2. Saisi sur le fondement de ces dispositions d’une demande qui n’est pas manifestement insusceptible de se rattacher à un litige relevant de sa compétence, le juge des référés peut prescrire toutes mesures que l’urgence justifie à la condition que ces mesures soient utiles et ne se heurtent à aucune contestation sérieuse, et sous réserve qu’elles ne fassent pas obstacle à l’exécution d’une décision administrative.

3. M. A..., ressortissant guinéen né le 31 juillet 1981, était titulaire en dernier lieu d’une carte de séjour mention « vie privée et familiale » qui expirait le 2 mars 2026. Il a sollicité le 4 septembre 2025 sur la plateforme de l’administration numérique des étrangers en France (ANEF) le renouvellement de son titre de séjour. Il résulte de l’instruction que sa demande fait l’objet d’une clôture le 24 janvier 2026 au motif qu’il n’avait pas produit les pièces complémentaires qui lui avaient été demandées par les services préfectoraux. Il a déposé une nouvelle demande sur l’ANEF le 11 février 2026. M. A... demande au juge des référés, statuant sur le fondement de l’article
L. 521-3 du code de justice administrative, d’enjoindre au préfet de la Seine-Saint-Denis de lui délivrer une attestation de prolongation d’instruction ou à défaut de le convoquer pour lui remettre un récépissé.
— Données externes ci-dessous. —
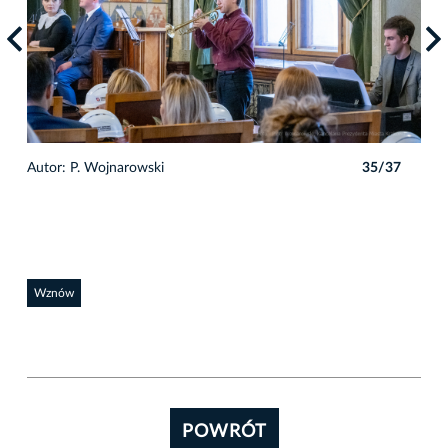
Autor: P. Wojnarowski
35/37
Auto
7
Wznów
POWRÓT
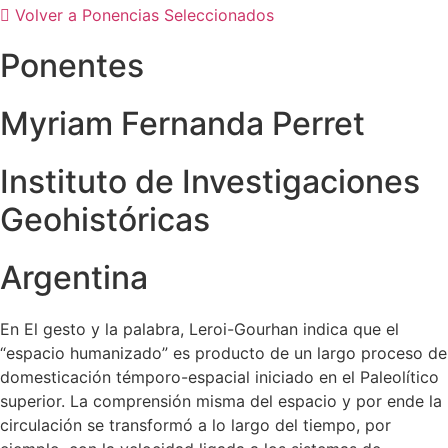
Volver a Ponencias Seleccionados
Ponentes
Myriam Fernanda Perret
Instituto de Investigaciones
Geohistóricas
Argentina
En El gesto y la palabra, Leroi-Gourhan indica que el
“espacio humanizado” es producto de un largo proceso de
domesticación témporo-espacial iniciado en el Paleolítico
superior. La comprensión misma del espacio y por ende la
circulación se transformó a lo largo del tiempo, por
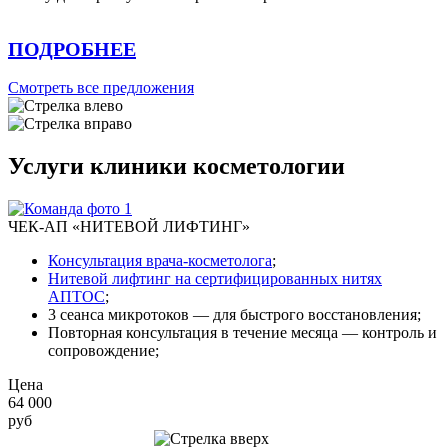
ПОДРОБНЕЕ
Смотреть все предложения
Услуги клиники косметологии
ЧЕК-АП «НИТЕВОЙ ЛИФТИНГ»
Консультация врача-косметолога
;
Нитевой лифтинг на сертифицированных нитях
АПТОС
;
3 сеанса микротоков — для быстрого восстановления;
Повторная консультация в течение месяца — контроль и
сопровождение;
Цена
64 000
руб
Записаться на приём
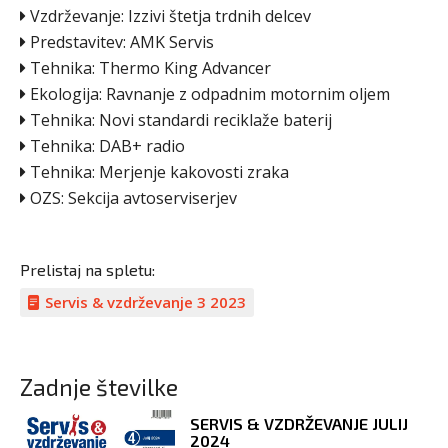
Vzdrževanje: Izzivi štetja trdnih delcev
Predstavitev: AMK Servis
Tehnika: Thermo King Advancer
Ekologija: Ravnanje z odpadnim motornim oljem
Tehnika: Novi standardi reciklaže baterij
Tehnika: DAB+ radio
Tehnika: Merjenje kakovosti zraka
OZS: Sekcija avtoserviserjev
Prelistaj na spletu:
Servis & vzdrževanje 3 2023
Zadnje številke
SERVIS & VZDRŽEVANJE JULIJ
2024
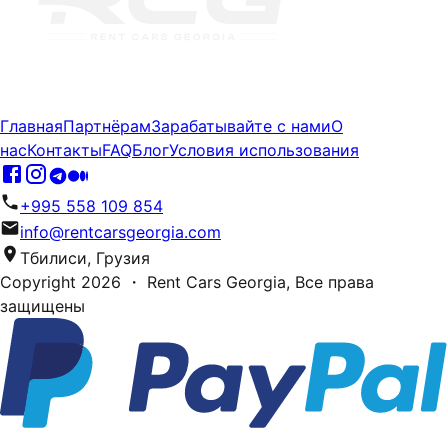
Главная
Партнёрам
Зарабатывайте с нами
О
нас
Контакты
FAQ
Блог
Условия использования
+995 558 109 854
info@rentcarsgeorgia.com
Тбилиси, Грузия
Copyright
2026
・ Rent Cars Georgia,
Все права
защищены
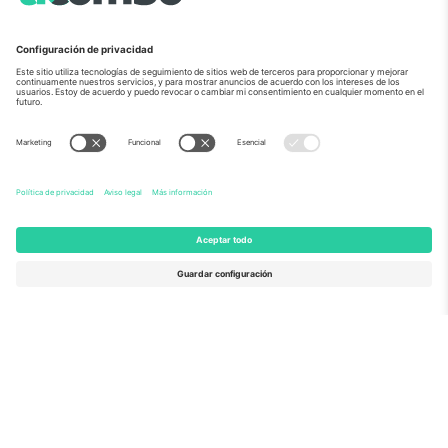
Sobre Nosotros
Servicios Corporativos
Equipo
PREGUNTAS FRECUENTES
TixProtect
¿Cómo funciona?
Imprimir
Hoteles
Términos y Condiciones
Centro del Mundial
Programa de afiliados
Contáctanos
Oficinas de Ticombo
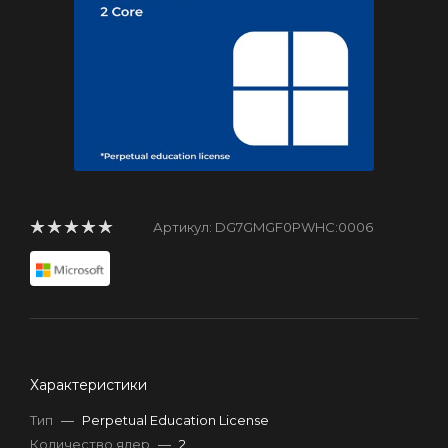
Артикул:
DG7GMGF0PWHC:0006
Характеристики
Тип
—
Perpetual Education License
Количество ядер
—
2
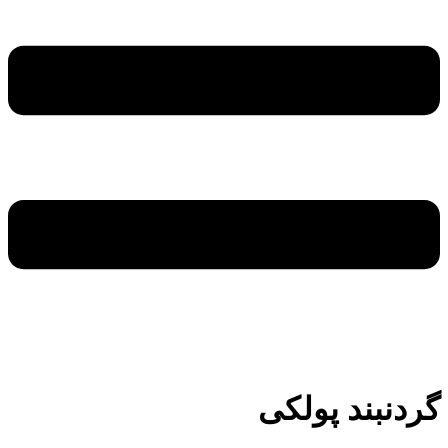
گردنبند پولکی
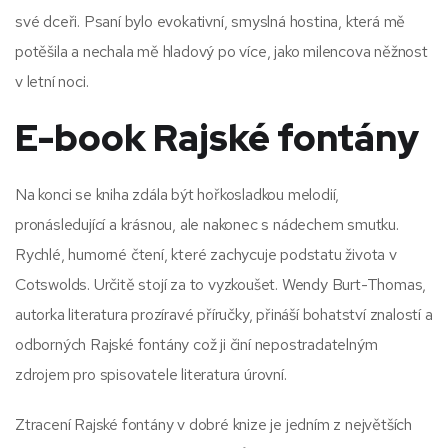
své dceři. Psaní bylo evokativní, smyslná hostina, která mě
potěšila a nechala mě hladový po více, jako milencova něžnost
v letní noci.
E-book Rajské fontány
Na konci se kniha zdála být hořkosladkou melodií,
pronásledující a krásnou, ale nakonec s nádechem smutku.
Rychlé, humorné čtení, které zachycuje podstatu života v
Cotswolds. Určitě stojí za to vyzkoušet. Wendy Burt-Thomas,
autorka literatura prozíravé příručky, přináší bohatství znalostí a
odborných Rajské fontány což ji činí nepostradatelným
zdrojem pro spisovatele literatura úrovní.
Ztracení Rajské fontány v dobré knize je jedním z největších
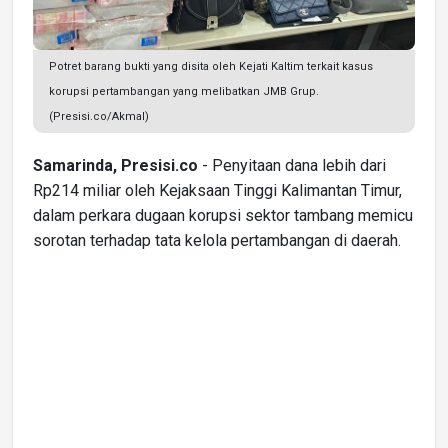
Potret barang bukti yang disita oleh Kejati Kaltim terkait kasus
korupsi pertambangan yang melibatkan JMB Grup.
(Presisi.co/Akmal)
Samarinda, Presisi.co
- Penyitaan dana lebih dari
Rp214 miliar oleh Kejaksaan Tinggi Kalimantan Timur,
dalam perkara dugaan korupsi sektor tambang memicu
sorotan terhadap tata kelola pertambangan di daerah.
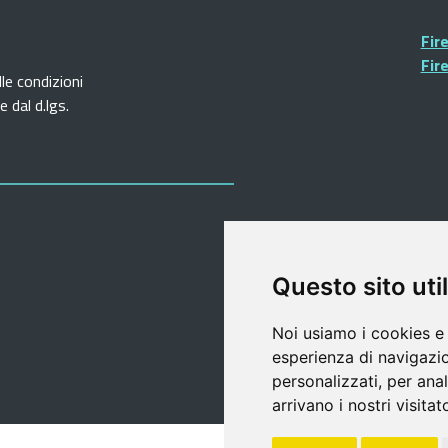
Fir
Fir
lle condizioni
 dal d.lgs.
Questo sito util
Noi usiamo i cookies e 
esperienza di navigazio
personalizzati, per anal
arrivano i nostri visitat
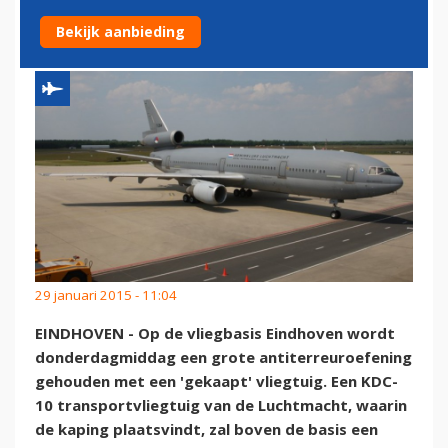
EINDHOVEN
Bekijk aanbieding
29 januari 2015 - 11:04
EINDHOVEN - Op de vliegbasis Eindhoven wordt
donderdagmiddag een grote antiterreuroefening
gehouden met een 'gekaapt' vliegtuig. Een KDC-
10 transportvliegtuig van de Luchtmacht, waarin
de kaping plaatsvindt, zal boven de basis een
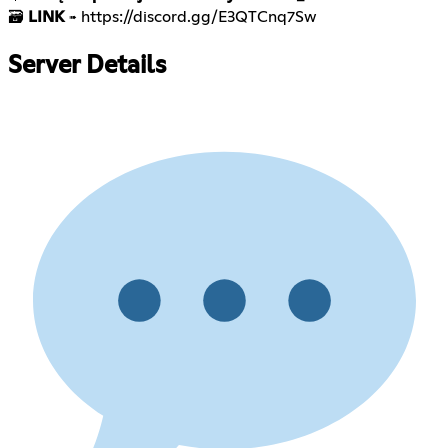
🗃️
LINK
https://discord.gg/E3QTCnq7Sw
➠
Server Details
4. M. A... fait valoir qu’à l’occasion du dépôt de sa demande de titre de séjour le
11 février 2026, il a obtenu une attestation de confirmation du dépôt d’une demande de renouvellement de titre de séjour, document qui ne constitue toutefois pas une preuve de régularité du séjour et ne permet pas l’ouverture de droits associés à un séjour régulier. Par ailleurs, il fait valoir que son titre de séjour a expiré le 2 mars 2026, de sorte qu’il est désormais en situation irrégulière sur le territoire et que son contrat de travail a été suspendu à compter du 31 janvier 2026. Toutefois, il résulte de ce qui a été exposé au point précédent que si sa première demande de renouvellement de titre de séjour a été déposée dans les délais impartis pour le renouvellement de son titre de séjour, il n’a pas produit les pièces complémentaires demandées par la préfecture de sorte qu’il s’est lui-même placé dans la situation d’urgence dont il se prévaut. Par suite, la condition d’urgence requise par les dispositions de l’article L. 521-3 du code de justice administrative ne peut être regardée comme remplie.
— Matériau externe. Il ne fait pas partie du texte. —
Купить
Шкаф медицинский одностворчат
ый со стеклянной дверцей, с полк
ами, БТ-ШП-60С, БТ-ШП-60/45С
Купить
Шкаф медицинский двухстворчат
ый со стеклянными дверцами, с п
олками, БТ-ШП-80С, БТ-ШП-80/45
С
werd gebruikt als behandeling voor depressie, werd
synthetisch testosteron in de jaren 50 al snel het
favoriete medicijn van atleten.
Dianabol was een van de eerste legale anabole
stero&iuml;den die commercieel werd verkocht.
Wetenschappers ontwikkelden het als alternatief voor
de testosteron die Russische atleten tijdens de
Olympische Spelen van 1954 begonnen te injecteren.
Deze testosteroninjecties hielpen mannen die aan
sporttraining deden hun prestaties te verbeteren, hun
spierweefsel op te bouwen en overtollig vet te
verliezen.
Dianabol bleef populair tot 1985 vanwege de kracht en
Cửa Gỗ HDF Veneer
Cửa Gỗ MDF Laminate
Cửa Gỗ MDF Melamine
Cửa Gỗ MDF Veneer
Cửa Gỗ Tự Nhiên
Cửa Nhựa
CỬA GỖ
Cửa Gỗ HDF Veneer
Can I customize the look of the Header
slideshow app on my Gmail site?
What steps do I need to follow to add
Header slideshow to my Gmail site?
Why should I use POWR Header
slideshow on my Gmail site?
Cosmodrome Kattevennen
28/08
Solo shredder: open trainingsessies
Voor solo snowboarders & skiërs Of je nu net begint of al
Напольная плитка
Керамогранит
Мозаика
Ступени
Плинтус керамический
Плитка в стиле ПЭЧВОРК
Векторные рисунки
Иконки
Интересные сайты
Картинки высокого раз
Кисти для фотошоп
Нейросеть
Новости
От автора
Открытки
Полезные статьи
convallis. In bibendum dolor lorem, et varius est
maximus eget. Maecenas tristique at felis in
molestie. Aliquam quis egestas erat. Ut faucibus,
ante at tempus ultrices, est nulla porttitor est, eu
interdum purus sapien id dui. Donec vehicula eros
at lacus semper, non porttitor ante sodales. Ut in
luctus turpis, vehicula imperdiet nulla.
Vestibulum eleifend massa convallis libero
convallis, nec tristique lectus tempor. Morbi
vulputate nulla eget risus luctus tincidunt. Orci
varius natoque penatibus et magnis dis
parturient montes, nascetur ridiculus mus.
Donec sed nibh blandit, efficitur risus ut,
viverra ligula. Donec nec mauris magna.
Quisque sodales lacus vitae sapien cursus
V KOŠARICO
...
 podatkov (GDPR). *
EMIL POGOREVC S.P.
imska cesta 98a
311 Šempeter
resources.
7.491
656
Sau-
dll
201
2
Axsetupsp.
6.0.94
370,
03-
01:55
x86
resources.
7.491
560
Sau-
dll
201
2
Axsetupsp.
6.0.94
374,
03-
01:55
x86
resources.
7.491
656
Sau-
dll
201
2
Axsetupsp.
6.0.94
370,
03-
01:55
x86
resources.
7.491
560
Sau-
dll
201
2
5. Il résulte de ce qui précède que la requête de M. A... doit être rejetée, en toutes ses conclusions, selon la procédure prévue par l’article L. 522-3 du code de justice administrative.


O R D O N N E :


Article 1er : La requête de M. A... est rejetée.
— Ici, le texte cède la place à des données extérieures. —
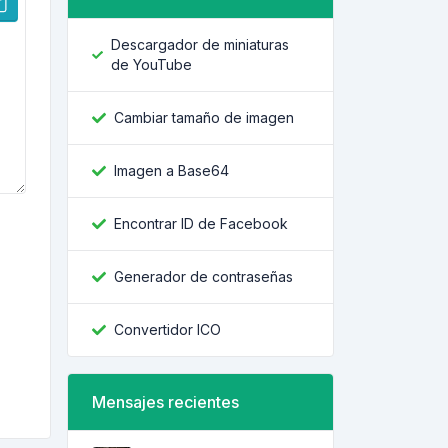
Descargador de miniaturas
de YouTube
Cambiar tamaño de imagen
Imagen a Base64
Encontrar ID de Facebook
Generador de contraseñas
Convertidor ICO
Mensajes recientes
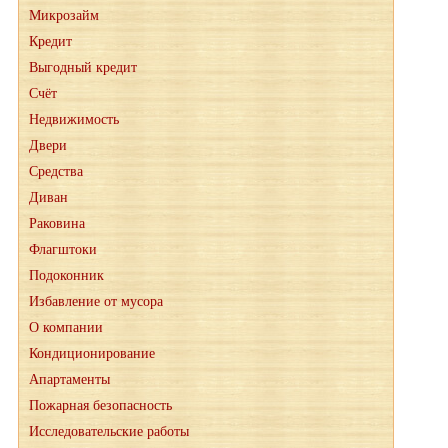
Микрозайм
Кредит
Выгодный кредит
Счёт
Недвижимость
Двери
Средства
Диван
Раковина
Флагштоки
Подоконник
Избавление от мусора
О компании
Кондиционирование
Апартаменты
Пожарная безопасность
Исследовательские работы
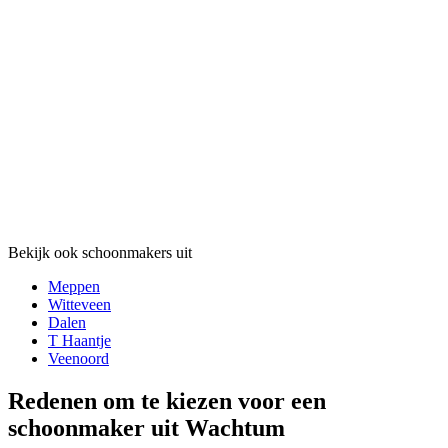
Bekijk ook schoonmakers uit
Meppen
Witteveen
Dalen
T Haantje
Veenoord
Redenen om te kiezen voor een
schoonmaker uit Wachtum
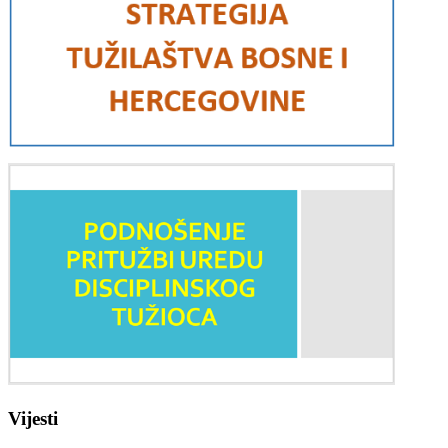
Vijesti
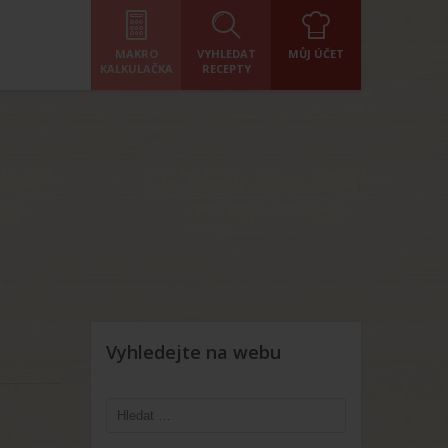
MAKRO
VYHLEDAT
MŮJ ÚČET
KALKULAČKA
RECEPTY
Vyhledejte na webu
Vyhledávání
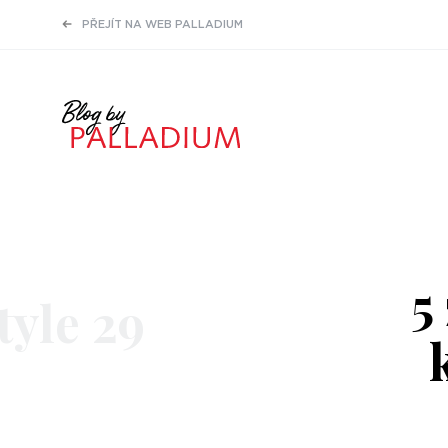
PŘEJÍT NA WEB PALLADIUM
5
tyle 29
Article 2 : La présente ordonnance sera notifiée à M. B... A....


Fait à Montreuil, le 24 mars 2026.


La juge des référés,





C. Deniel

La République mande et ordonne au ministre de l’intérieur en ce qui le concerne ou à tous commissaires de justice à ce requis en ce qui concerne les voies de droit commun contre les parties privées, de pourvoir à l’exécution de la présente décision.